Saturday, August 17, 2013

Vacaciones

We are on our way back from our annual family vacay.  Wanted to share some moments and things I learned.

*When staying at a rental house, figure out where the oven mit is prior to the oven buzzer going off.

*Remind Aa that you are out of cell service so if texts arent responded to, they werent received.

*Since you are roaming the entire trip, always bring your charger.

*Model sessions are fun but they wont happen often if your cell battery is dead.



*Never, and I mean ever, throw out an inch worm when your 4 yo isnt home.  He will come home and immediately ask where his friend is.  You will say "I threw him out".  He will start to cry.  You will say, "Honey, he was dead when we brought him in."  Your reasoning wont help, but make it worse.  

*When your husband puts his Mountain Dew fountain drink in the shopping cart and then knocks it over spilling it, dont think "what a jacknut" because you will feel bad when he insists on cleaning it instead of letting the cashier.  

*When you offer to make dinner one night (a month in advance), make sure you bring all of the ingredients.  Or, at the bare minimum, half.  

*No matter how intent you are to pack up  everything the last night of vacation, you will be too worn out from overdoing it the last day of vacation.  Remember that this will be the earliest night you go to sleep the entire trip.  

*There is no better entertainment for little boys than jumping off docks.


*The funniest burns are by a 2 yo.  Upon seeing a fish replica my parents in law made of one of the husband's catches last year the boy says "Adam's Fish!?!"  My husband's name is Ryan.  Adam is his fishing bud.
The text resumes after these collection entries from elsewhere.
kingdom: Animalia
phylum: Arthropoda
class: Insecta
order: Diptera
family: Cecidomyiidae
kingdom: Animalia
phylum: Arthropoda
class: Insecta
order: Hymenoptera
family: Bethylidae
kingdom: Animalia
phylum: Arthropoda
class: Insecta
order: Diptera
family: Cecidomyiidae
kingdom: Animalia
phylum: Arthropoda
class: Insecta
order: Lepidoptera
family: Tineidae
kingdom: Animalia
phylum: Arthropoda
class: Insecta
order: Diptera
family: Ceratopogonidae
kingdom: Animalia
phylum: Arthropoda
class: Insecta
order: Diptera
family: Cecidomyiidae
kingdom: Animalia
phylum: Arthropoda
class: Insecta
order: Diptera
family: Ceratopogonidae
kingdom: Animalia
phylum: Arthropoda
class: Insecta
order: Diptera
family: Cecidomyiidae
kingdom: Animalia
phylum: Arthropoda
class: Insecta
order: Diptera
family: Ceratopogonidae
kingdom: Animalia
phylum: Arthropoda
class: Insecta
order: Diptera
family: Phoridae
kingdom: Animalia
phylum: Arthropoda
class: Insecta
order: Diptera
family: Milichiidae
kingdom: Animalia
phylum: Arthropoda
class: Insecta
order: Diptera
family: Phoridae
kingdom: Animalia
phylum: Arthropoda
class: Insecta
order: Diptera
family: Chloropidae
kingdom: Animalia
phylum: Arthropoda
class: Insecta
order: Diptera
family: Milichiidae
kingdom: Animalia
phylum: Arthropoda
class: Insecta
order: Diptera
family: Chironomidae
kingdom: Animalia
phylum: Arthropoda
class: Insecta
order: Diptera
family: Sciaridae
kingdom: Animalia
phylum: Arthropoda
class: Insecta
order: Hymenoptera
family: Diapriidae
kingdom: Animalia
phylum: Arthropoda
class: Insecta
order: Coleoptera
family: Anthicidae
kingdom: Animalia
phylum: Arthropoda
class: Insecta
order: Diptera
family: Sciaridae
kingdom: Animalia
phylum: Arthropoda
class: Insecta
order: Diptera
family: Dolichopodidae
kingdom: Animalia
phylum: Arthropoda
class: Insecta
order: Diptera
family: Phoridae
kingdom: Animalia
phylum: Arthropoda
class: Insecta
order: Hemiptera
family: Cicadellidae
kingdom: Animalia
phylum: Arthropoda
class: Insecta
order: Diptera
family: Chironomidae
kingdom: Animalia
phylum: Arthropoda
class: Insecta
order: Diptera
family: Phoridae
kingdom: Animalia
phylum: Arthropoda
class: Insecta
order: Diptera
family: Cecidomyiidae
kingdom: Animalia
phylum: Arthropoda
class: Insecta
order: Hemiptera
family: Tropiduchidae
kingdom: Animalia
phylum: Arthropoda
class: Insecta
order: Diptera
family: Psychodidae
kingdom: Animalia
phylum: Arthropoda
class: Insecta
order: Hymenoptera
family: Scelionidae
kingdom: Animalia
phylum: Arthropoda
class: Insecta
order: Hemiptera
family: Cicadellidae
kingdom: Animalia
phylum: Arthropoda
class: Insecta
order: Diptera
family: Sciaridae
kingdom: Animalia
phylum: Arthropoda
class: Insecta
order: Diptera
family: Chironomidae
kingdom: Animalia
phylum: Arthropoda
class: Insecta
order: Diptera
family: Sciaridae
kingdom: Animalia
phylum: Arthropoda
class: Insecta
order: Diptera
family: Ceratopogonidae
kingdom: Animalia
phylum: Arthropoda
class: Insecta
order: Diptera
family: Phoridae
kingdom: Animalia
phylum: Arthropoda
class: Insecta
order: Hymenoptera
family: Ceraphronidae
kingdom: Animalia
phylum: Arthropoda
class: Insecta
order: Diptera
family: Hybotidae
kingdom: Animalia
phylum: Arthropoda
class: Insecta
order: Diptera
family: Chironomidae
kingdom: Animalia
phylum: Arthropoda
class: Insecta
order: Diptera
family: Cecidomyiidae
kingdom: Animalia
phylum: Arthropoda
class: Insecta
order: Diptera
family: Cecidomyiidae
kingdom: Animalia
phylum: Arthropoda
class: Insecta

Zinger!  

*Even if you bring your own pillow, your body wont get used to the mattress until 5 nights on it.  Bring Advil.

And the most important thing I learned, vacation for two weeks, not one.


Wednesday, August 14, 2013

Update

I shared with you all in the Stigmata post that I was diagnosed with PMDD and started to take Prozac.  I figure some of you may want an update since it's been 3 months and that post has been one of the most read posts. 

As I stated, I opted for the 2 weeks on, 2 weeks off medication plan.  Since my cycle was always very predictable it seemed fool proof to start right before my recognized rage days and take the meds for 2 weeks from then. 

My cycle hasn't been regular since.  It's been a few days early each month, which throws off my rage day calculation.  I do attempt to take the medicine whenever I feel it coming on but sometimes it sneaks up on me. 

As for the actual medication, I have had a lot of side effects.  Frequent urination, upset stomach (that's my classy way of saying I almost "s" my pants within a half hour of taking it), sleeplessness, muscle spasms (in my shoulder and calf...weird), and very heavy periods. 

The meds definitely take the edge of my rage but it's not much.  Which is annoying.  All of the side effects with only a minimized rage makes taking it seem unnecessary.  I haven't quit taking them yet because I do have that hope of it getting better. 

This morning was bad.  We are on vacation.  I'm in a beautiful place without a care in the world and my body is tense, sounds are too loud, my body is freezing, and I feel jacked up. 

I've been taking Prozac for 3 days now.  To the best of my knowledge, it hasn't helped today.  The boys feed off my negative energy.  They were bouncing off the walls this morning so I took them out on the deck.  Then they started fighting over leaves (hey, they're only 2 and 4), so I brought them in to feed them.  Then they started fighting over a train or something so I yelled at them.  A few times.  The husband comes out and asks if everything is ok.  I tell him I'm having a rage day so he takes the boys.  The kids are being annoying so I get upset or flustered.  Prozac can't stop that.  That's not what I'm looking for.  I'm looking to not feel jumpy, scattered, pissed off, on edge, ready to snap, and freezing cold.  All while also feeling exhausted.  Ugh.

I think since being diagnosed the thing that has helped most is the actual diagnosis.  Knowing that it will happen each month around the same time until probably menopause.  This fact instead of my confusion before that it was full blown depression.  It would sneak up on me and I would have no idea where it came from or if it would stick around or what. 

At least now I know it will pass fast.  And that my medication plan doesn't work.  I remember the first round I thought what's the point of being on it if it only helps a little.  My husband said to give it time to build up in my system.  I may do that.  Go to 1 a day.  Doesn't seem appealing, especially with the side effects.  Countering those side effects with more drugs isn't an option. 

I may try working out too...that's supposed to help.  I'm sure that will be inexpensive and easy to get myself and the kids to and from often enough for it to work.  Oh wait, it wont. 

This should be a fun reread for me.  Hope it provides insight to anyone who has been wondering how my magical cure has been working.  If anyone has anything to offer up, please do so.